WORK TO BE COMPLETED:
Write out every one of the records below again, word for word, and leave the pictures out.

Chart comprehension data:
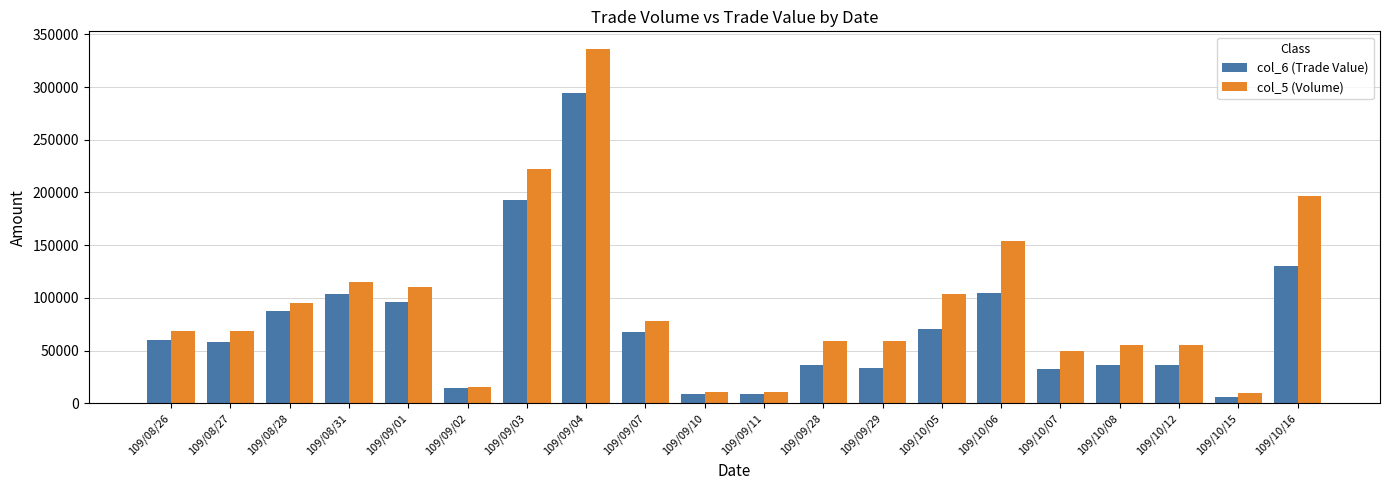

At 109/10/06, list the series in order from largest to smallest.

col_5 (Volume), col_6 (Trade Value)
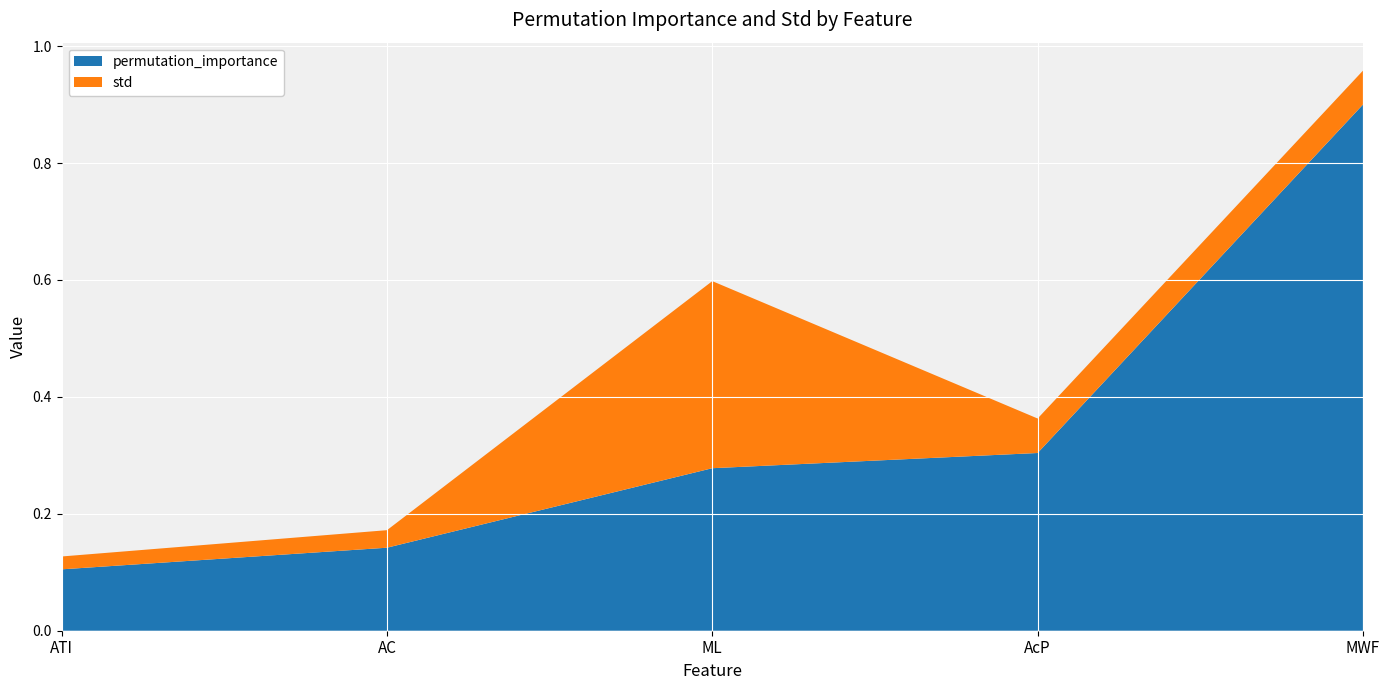

Reading right to left, what are all the values shown in this chart?

permutation_importance: 0.9	0.3	0.3	0.1	0.1
std: 0.1	0.1	0.3	0.0	0.0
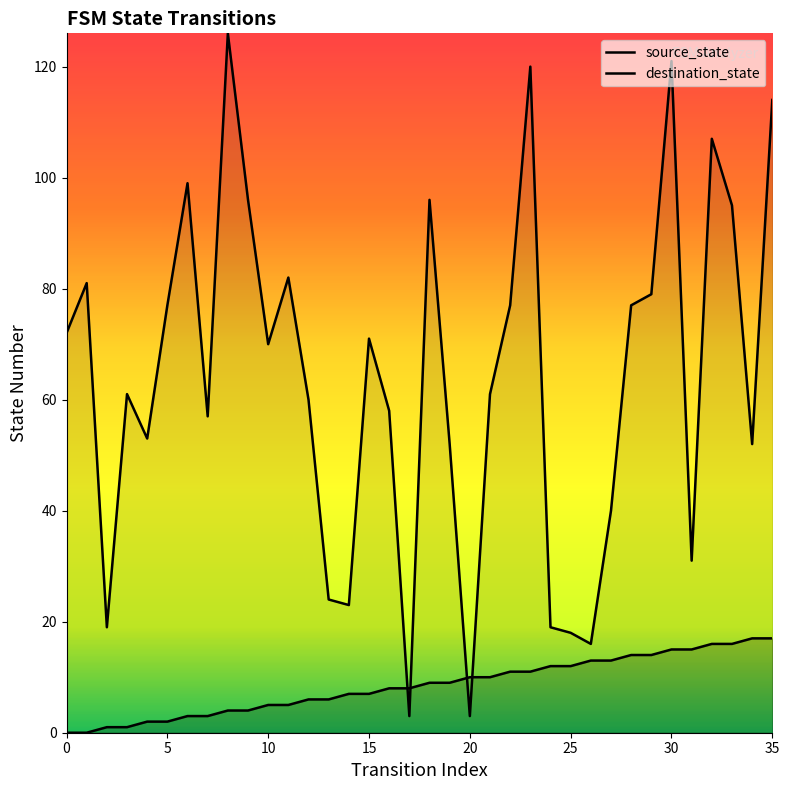

True or false: destination_state has more than 1 points higher than both neighbors.

True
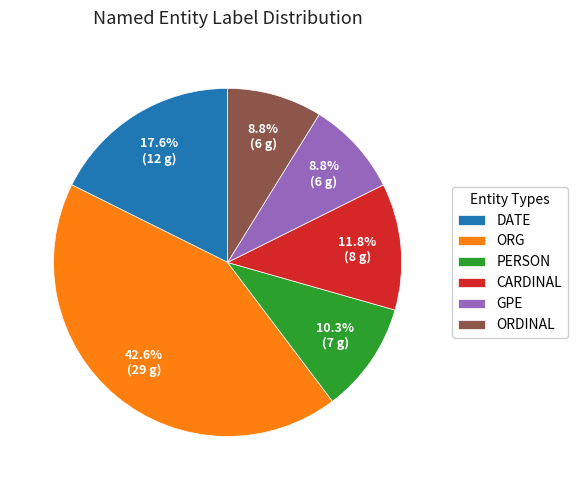

To the nearest percent, what is the difference between the ORDINAL and ORG slice percentages?

34%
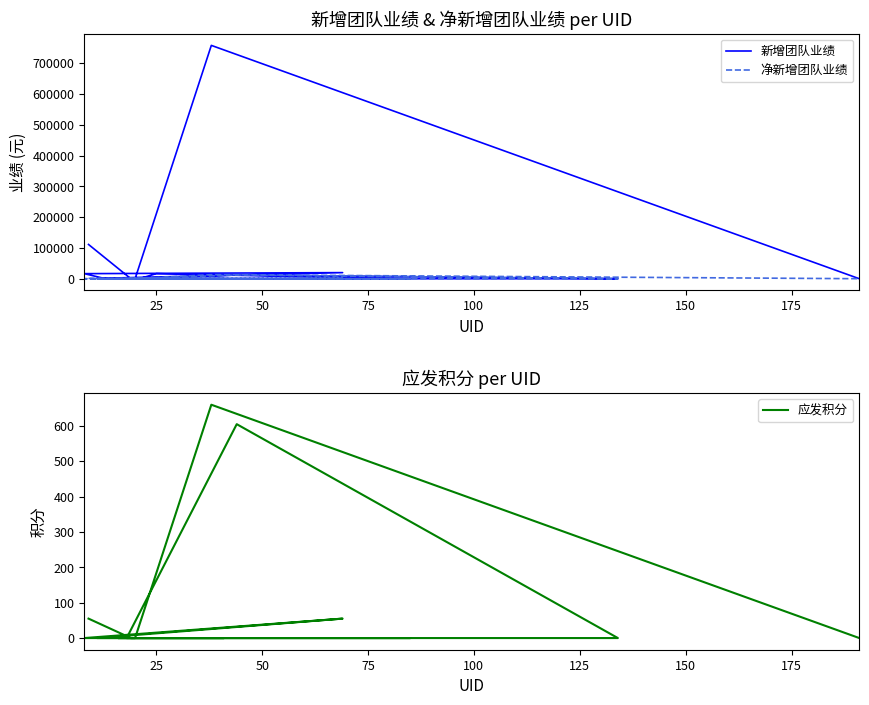

At which category does 净新增团队业绩 reach its first local peak?

150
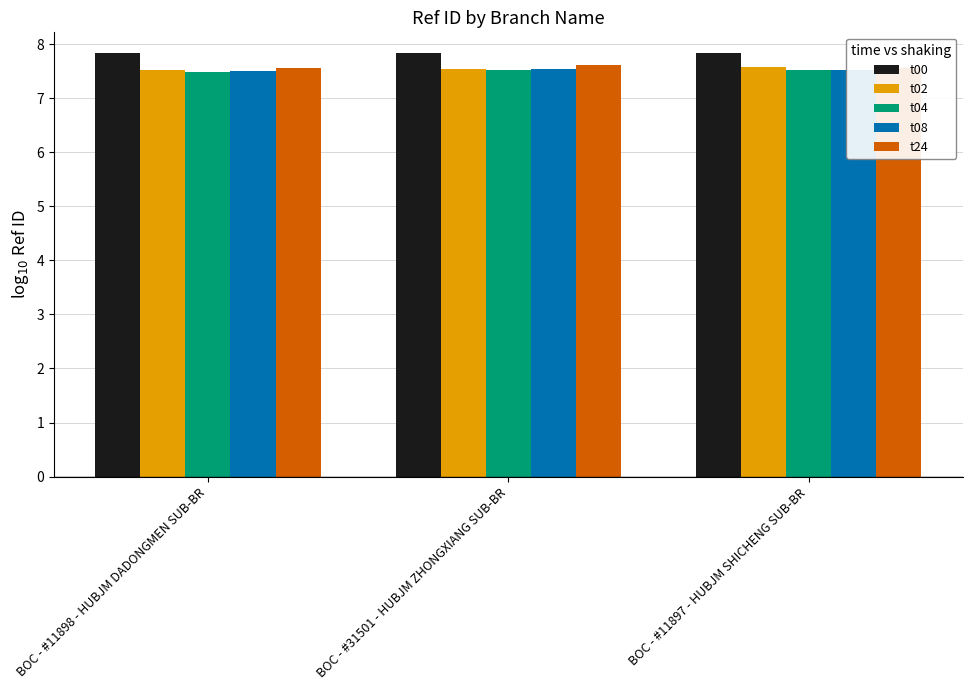

What is the minimum value shown in the chart?

7.5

TASK SOLUTION:
At 109/10/06, list the series in order from largest to smallest.

col_5 (Volume), col_6 (Trade Value)

Reading right to left, what are all the values shown in this chart?

permutation_importance: 0.9	0.3	0.3	0.1	0.1
std: 0.1	0.1	0.3	0.0	0.0

True or false: destination_state has more than 1 points higher than both neighbors.

True

To the nearest percent, what is the difference between the ORDINAL and ORG slice percentages?

34%

At which category does 净新增团队业绩 reach its first local peak?

150

What is the minimum value shown in the chart?

7.5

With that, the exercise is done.